The Centre de Recherches de Biochimie Macromoléculaire (CRBM: Centre for Biochemical and Macromolecular Research) was created as a CNRS intramural unit (laboratoire propre: LP) in 1966.
The first director was Emile Zuckerkandl, co-founder with Linus Pauling of the field of molecular evolution and inventor with him of the concept of molecular clock.
At that time, CRBM research was focused on comparing the sequences of proteins (particularly globins and parvalbumins) and their evolution. One has to remember that in the 1960-1970s the recombinant DNA techniques had not been developed yet, and thus such type of research needed very specific and cutting-edge skills in protein purification and sequencing that have strongly oriented the future CRBM research mission.
After an interim period during which Nguyen Van Thoai and then Louise-Anne Pradel directed the institute, Jacques Demaille headed the CRBM from 1983.
Biochemical studies, focused mainly on muscle, remained one of the CRBM strong points; however, research started to become more oriented towards unravelling the function of proteins, by tackling the composition of multi-protein complexes and cell organelles as well as by studying the roles of kinases, a research axis directly initiated by Jacques Demaille.
The arrival of Marcel Dorée in 1982 strengthened this new research field by focusing on the control of meiotic maturation and the cell cycle in starfish and then in Xenopus laevis from 1985. This vertebrate, which has been bred in the Lavalette centre (managed by CRBM) since then, is still a reference biological model for many CRBM research groups.
The characterization of MPF (maturation promoting factor) in 1989 by Marcel Dorée’s group initiated a crucial decade for our current understanding of the cell cycle that is inseparable from the work produced at the CRBM.
After the departure of Jacques Demaille and of part of the CRBM research groups to found the Institut de Génétique Humaine, Marcel Dorée became CRBM director from 1997 to 2003.

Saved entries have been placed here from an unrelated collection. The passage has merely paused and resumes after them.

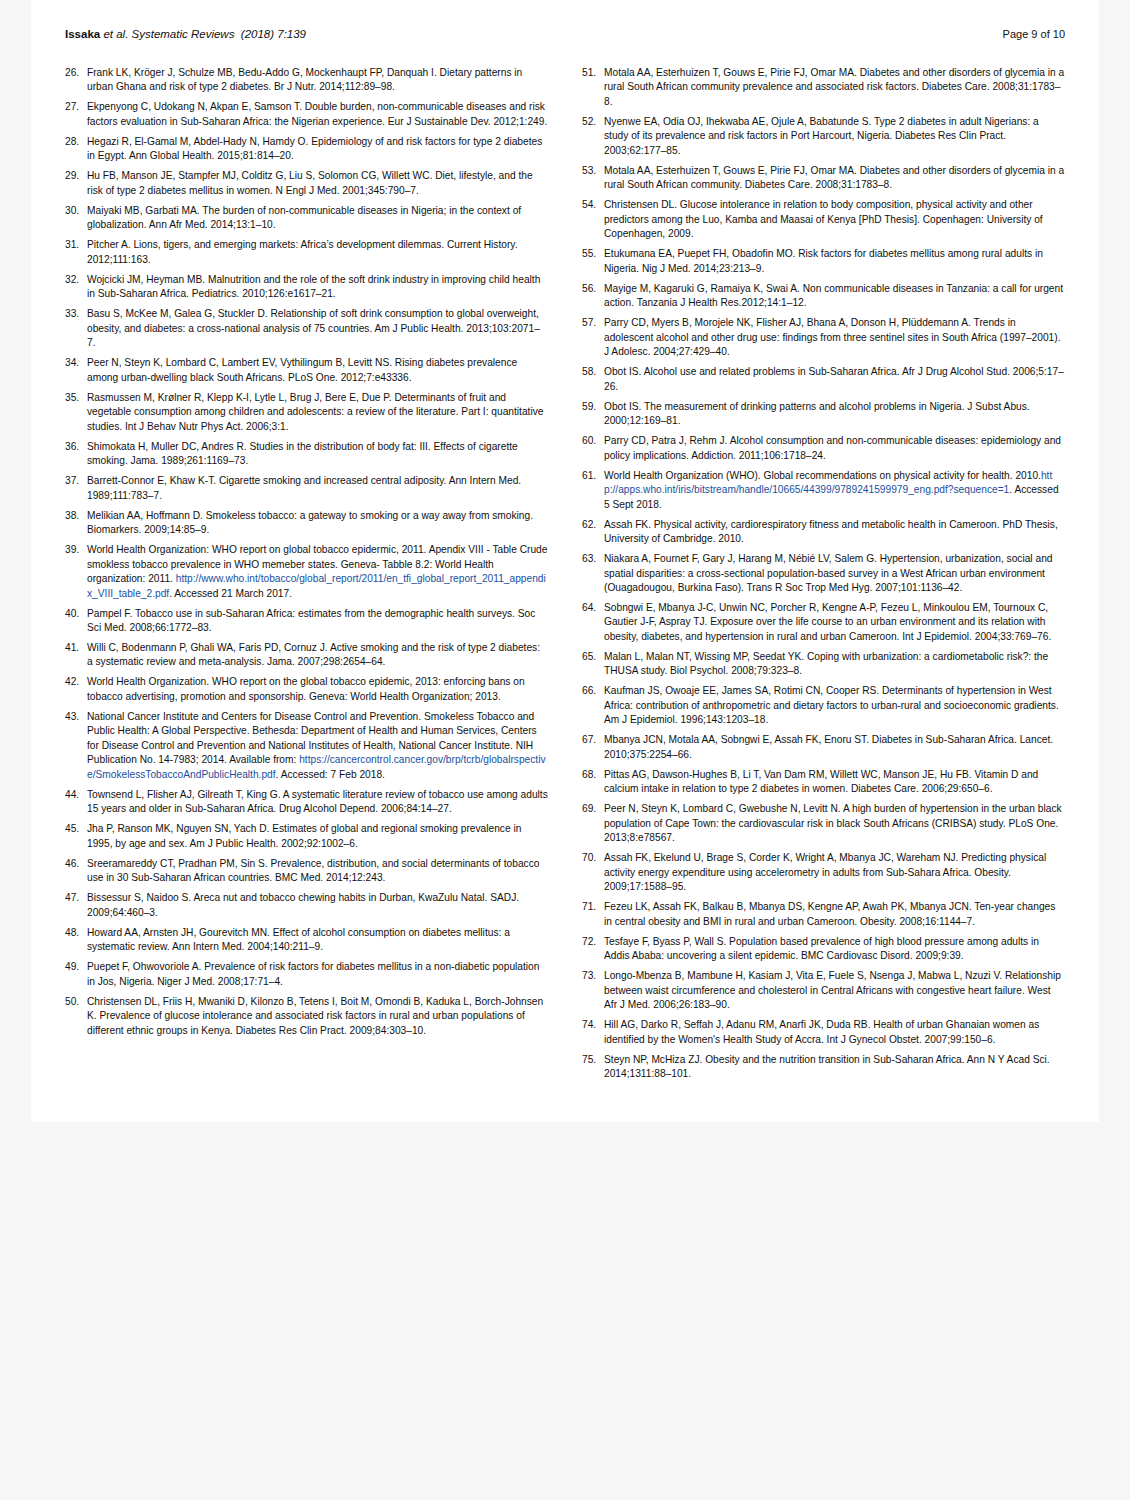Issaka et al. Systematic Reviews (2018) 7:139
Page 9 of 10
Frank LK, Kröger J, Schulze MB, Bedu-Addo G, Mockenhaupt FP, Danquah I. Dietary patterns in urban Ghana and risk of type 2 diabetes. Br J Nutr. 2014;112:89–98.
Ekpenyong C, Udokang N, Akpan E, Samson T. Double burden, non-communicable diseases and risk factors evaluation in Sub-Saharan Africa: the Nigerian experience. Eur J Sustainable Dev. 2012;1:249.
Hegazi R, El-Gamal M, Abdel-Hady N, Hamdy O. Epidemiology of and risk factors for type 2 diabetes in Egypt. Ann Global Health. 2015;81:814–20.
Hu FB, Manson JE, Stampfer MJ, Colditz G, Liu S, Solomon CG, Willett WC. Diet, lifestyle, and the risk of type 2 diabetes mellitus in women. N Engl J Med. 2001;345:790–7.
Maiyaki MB, Garbati MA. The burden of non-communicable diseases in Nigeria; in the context of globalization. Ann Afr Med. 2014;13:1–10.
Pitcher A. Lions, tigers, and emerging markets: Africa’s development dilemmas. Current History. 2012;111:163.
Wojcicki JM, Heyman MB. Malnutrition and the role of the soft drink industry in improving child health in Sub-Saharan Africa. Pediatrics. 2010;126:e1617–21.
Basu S, McKee M, Galea G, Stuckler D. Relationship of soft drink consumption to global overweight, obesity, and diabetes: a cross-national analysis of 75 countries. Am J Public Health. 2013;103:2071–7.
Peer N, Steyn K, Lombard C, Lambert EV, Vythilingum B, Levitt NS. Rising diabetes prevalence among urban-dwelling black South Africans. PLoS One. 2012;7:e43336.
Rasmussen M, Krølner R, Klepp K-I, Lytle L, Brug J, Bere E, Due P. Determinants of fruit and vegetable consumption among children and adolescents: a review of the literature. Part I: quantitative studies. Int J Behav Nutr Phys Act. 2006;3:1.
Shimokata H, Muller DC, Andres R. Studies in the distribution of body fat: III. Effects of cigarette smoking. Jama. 1989;261:1169–73.
Barrett-Connor E, Khaw K-T. Cigarette smoking and increased central adiposity. Ann Intern Med. 1989;111:783–7.
Melikian AA, Hoffmann D. Smokeless tobacco: a gateway to smoking or a way away from smoking. Biomarkers. 2009;14:85–9.
World Health Organization: WHO report on global tobacco epidermic, 2011. Apendix VIII - Table Crude smokless tobacco prevalence in WHO memeber states. Geneva- Tabble 8.2: World Health organization: 2011. http://www.who.int/tobacco/global_report/2011/en_tfi_global_report_2011_appendix_VIII_table_2.pdf. Accessed 21 March 2017.
Pampel F. Tobacco use in sub-Saharan Africa: estimates from the demographic health surveys. Soc Sci Med. 2008;66:1772–83.
Willi C, Bodenmann P, Ghali WA, Faris PD, Cornuz J. Active smoking and the risk of type 2 diabetes: a systematic review and meta-analysis. Jama. 2007;298:2654–64.
World Health Organization. WHO report on the global tobacco epidemic, 2013: enforcing bans on tobacco advertising, promotion and sponsorship. Geneva: World Health Organization; 2013.
National Cancer Institute and Centers for Disease Control and Prevention. Smokeless Tobacco and Public Health: A Global Perspective. Bethesda: Department of Health and Human Services, Centers for Disease Control and Prevention and National Institutes of Health, National Cancer Institute. NIH Publication No. 14-7983; 2014. Available from: https://cancercontrol.cancer.gov/brp/tcrb/globalrspective/SmokelessTobaccoAndPublicHealth.pdf. Accessed: 7 Feb 2018.
Townsend L, Flisher AJ, Gilreath T, King G. A systematic literature review of tobacco use among adults 15 years and older in Sub-Saharan Africa. Drug Alcohol Depend. 2006;84:14–27.
Jha P, Ranson MK, Nguyen SN, Yach D. Estimates of global and regional smoking prevalence in 1995, by age and sex. Am J Public Health. 2002;92:1002–6.
Sreeramareddy CT, Pradhan PM, Sin S. Prevalence, distribution, and social determinants of tobacco use in 30 Sub-Saharan African countries. BMC Med. 2014;12:243.
Bissessur S, Naidoo S. Areca nut and tobacco chewing habits in Durban, KwaZulu Natal. SADJ. 2009;64:460–3.
Howard AA, Arnsten JH, Gourevitch MN. Effect of alcohol consumption on diabetes mellitus: a systematic review. Ann Intern Med. 2004;140:211–9.
Puepet F, Ohwovoriole A. Prevalence of risk factors for diabetes mellitus in a non-diabetic population in Jos, Nigeria. Niger J Med. 2008;17:71–4.
Christensen DL, Friis H, Mwaniki D, Kilonzo B, Tetens I, Boit M, Omondi B, Kaduka L, Borch-Johnsen K. Prevalence of glucose intolerance and associated risk factors in rural and urban populations of different ethnic groups in Kenya. Diabetes Res Clin Pract. 2009;84:303–10.
Motala AA, Esterhuizen T, Gouws E, Pirie FJ, Omar MA. Diabetes and other disorders of glycemia in a rural South African community prevalence and associated risk factors. Diabetes Care. 2008;31:1783–8.
Nyenwe EA, Odia OJ, Ihekwaba AE, Ojule A, Babatunde S. Type 2 diabetes in adult Nigerians: a study of its prevalence and risk factors in Port Harcourt, Nigeria. Diabetes Res Clin Pract. 2003;62:177–85.
Motala AA, Esterhuizen T, Gouws E, Pirie FJ, Omar MA. Diabetes and other disorders of glycemia in a rural South African community. Diabetes Care. 2008;31:1783–8.
Christensen DL. Glucose intolerance in relation to body composition, physical activity and other predictors among the Luo, Kamba and Maasai of Kenya [PhD Thesis]. Copenhagen: University of Copenhagen, 2009.
Etukumana EA, Puepet FH, Obadofin MO. Risk factors for diabetes mellitus among rural adults in Nigeria. Nig J Med. 2014;23:213–9.
Mayige M, Kagaruki G, Ramaiya K, Swai A. Non communicable diseases in Tanzania: a call for urgent action. Tanzania J Health Res.2012;14:1–12.
Parry CD, Myers B, Morojele NK, Flisher AJ, Bhana A, Donson H, Plüddemann A. Trends in adolescent alcohol and other drug use: findings from three sentinel sites in South Africa (1997–2001). J Adolesc. 2004;27:429–40.
Obot IS. Alcohol use and related problems in Sub-Saharan Africa. Afr J Drug Alcohol Stud. 2006;5:17–26.
Obot IS. The measurement of drinking patterns and alcohol problems in Nigeria. J Subst Abus. 2000;12:169–81.
Parry CD, Patra J, Rehm J. Alcohol consumption and non-communicable diseases: epidemiology and policy implications. Addiction. 2011;106:1718–24.
World Health Organization (WHO). Global recommendations on physical activity for health. 2010.http://apps.who.int/iris/bitstream/handle/10665/44399/9789241599979_eng.pdf?sequence=1. Accessed 5 Sept 2018.
Assah FK. Physical activity, cardiorespiratory fitness and metabolic health in Cameroon. PhD Thesis, University of Cambridge. 2010.
Niakara A, Fournet F, Gary J, Harang M, Nébié LV, Salem G. Hypertension, urbanization, social and spatial disparities: a cross-sectional population-based survey in a West African urban environment (Ouagadougou, Burkina Faso). Trans R Soc Trop Med Hyg. 2007;101:1136–42.
Sobngwi E, Mbanya J-C, Unwin NC, Porcher R, Kengne A-P, Fezeu L, Minkoulou EM, Tournoux C, Gautier J-F, Aspray TJ. Exposure over the life course to an urban environment and its relation with obesity, diabetes, and hypertension in rural and urban Cameroon. Int J Epidemiol. 2004;33:769–76.
Malan L, Malan NT, Wissing MP, Seedat YK. Coping with urbanization: a cardiometabolic risk?: the THUSA study. Biol Psychol. 2008;79:323–8.
Kaufman JS, Owoaje EE, James SA, Rotimi CN, Cooper RS. Determinants of hypertension in West Africa: contribution of anthropometric and dietary factors to urban-rural and socioeconomic gradients. Am J Epidemiol. 1996;143:1203–18.
Mbanya JCN, Motala AA, Sobngwi E, Assah FK, Enoru ST. Diabetes in Sub-Saharan Africa. Lancet. 2010;375:2254–66.
Pittas AG, Dawson-Hughes B, Li T, Van Dam RM, Willett WC, Manson JE, Hu FB. Vitamin D and calcium intake in relation to type 2 diabetes in women. Diabetes Care. 2006;29:650–6.
Peer N, Steyn K, Lombard C, Gwebushe N, Levitt N. A high burden of hypertension in the urban black population of Cape Town: the cardiovascular risk in black South Africans (CRIBSA) study. PLoS One. 2013;8:e78567.
Assah FK, Ekelund U, Brage S, Corder K, Wright A, Mbanya JC, Wareham NJ. Predicting physical activity energy expenditure using accelerometry in adults from Sub-Sahara Africa. Obesity. 2009;17:1588–95.
Fezeu LK, Assah FK, Balkau B, Mbanya DS, Kengne AP, Awah PK, Mbanya JCN. Ten-year changes in central obesity and BMI in rural and urban Cameroon. Obesity. 2008;16:1144–7.
Tesfaye F, Byass P, Wall S. Population based prevalence of high blood pressure among adults in Addis Ababa: uncovering a silent epidemic. BMC Cardiovasc Disord. 2009;9:39.
Longo-Mbenza B, Mambune H, Kasiam J, Vita E, Fuele S, Nsenga J, Mabwa L, Nzuzi V. Relationship between waist circumference and cholesterol in Central Africans with congestive heart failure. West Afr J Med. 2006;26:183–90.
Hill AG, Darko R, Seffah J, Adanu RM, Anarfi JK, Duda RB. Health of urban Ghanaian women as identified by the Women's Health Study of Accra. Int J Gynecol Obstet. 2007;99:150–6.
Steyn NP, McHiza ZJ. Obesity and the nutrition transition in Sub-Saharan Africa. Ann N Y Acad Sci. 2014;1311:88–101.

At his instigation, the analysis of the cell cycle was associated with the study of protein degradation and replication, and cell signalling research was developed with the arrival of several groups working on the control of cell proliferation, cell adhesion and cell transformation, particularly by the Rho GTPase and SRC kinase pathways.
During this period, a huge effort was put in developing cell imaging, thanks to Pierre Travo’s effort, leading to the creation of the « MRI » (Montpellier Rio Imaging) facility at the CRBM in February 2003.
From 2003 to 2010, CRBM direction was ensured by Paul Mangeat, professor at the University Montpellier 2 and specialist in the cytoskeleton-cell membrane interactions. CRBM became a joint research unit (UMR 5237), affiliated both to CNRS and the University Montpellier 2. During this period, CRBM strengthened its expertise in structural biochemistry by developing biophysical and bioinformatics approaches. Many scientific breakthroughs are the results of work carried out by CRBM research groups, particularly the discovery of the Greatwall kinase role in mitotic control. The investment policy in cell imaging was continued, allowing the MRI facility to offer its services to the entire scientific community of Montpellier thanks to the creation of new technology platforms.
Under Paul Mangeat’s direction, CRBM big adventure continued with the construction work for the new CRBM building (something very much looked forward by everyone) to replace the old premises (full of history but now quite aged). The construction of the new CRBM was associated with that of a symmetrical building dedicated to the Centre d’études d’agents Pathogènes et Biotechnologies pour la Santé (CPBS) and also of an animal house and a « mouse transgenesis » technology facility for several Montpellier Institutes. The new buildings were delivered at the end of 2010, at the end of Paul Mangeat’s mandate.
Since then, CRBM direction is ensured by Anne Debant, coordinator of the «Cytoskeleton signalling and dynamics» research group that is specialized in the role of GTPases during cell motility and neuron development.
The move into the new CRBM building was accompanied by the arrival of three new research groups that were selected after an international call for proposals. As a result, CRBM has integrated new research projects on cell and developmental biology, based on new bioinformatics and systems biology approaches. In 2012, CRBM created a Scientific Advisory Board and issued a new international call for group leaders. During 2013/2014, three more research groups will join the institute to develop their cell biology research on the intimate mechanisms of the cell cycle, its diversion by intracellular bacteria and the organization of epithelia.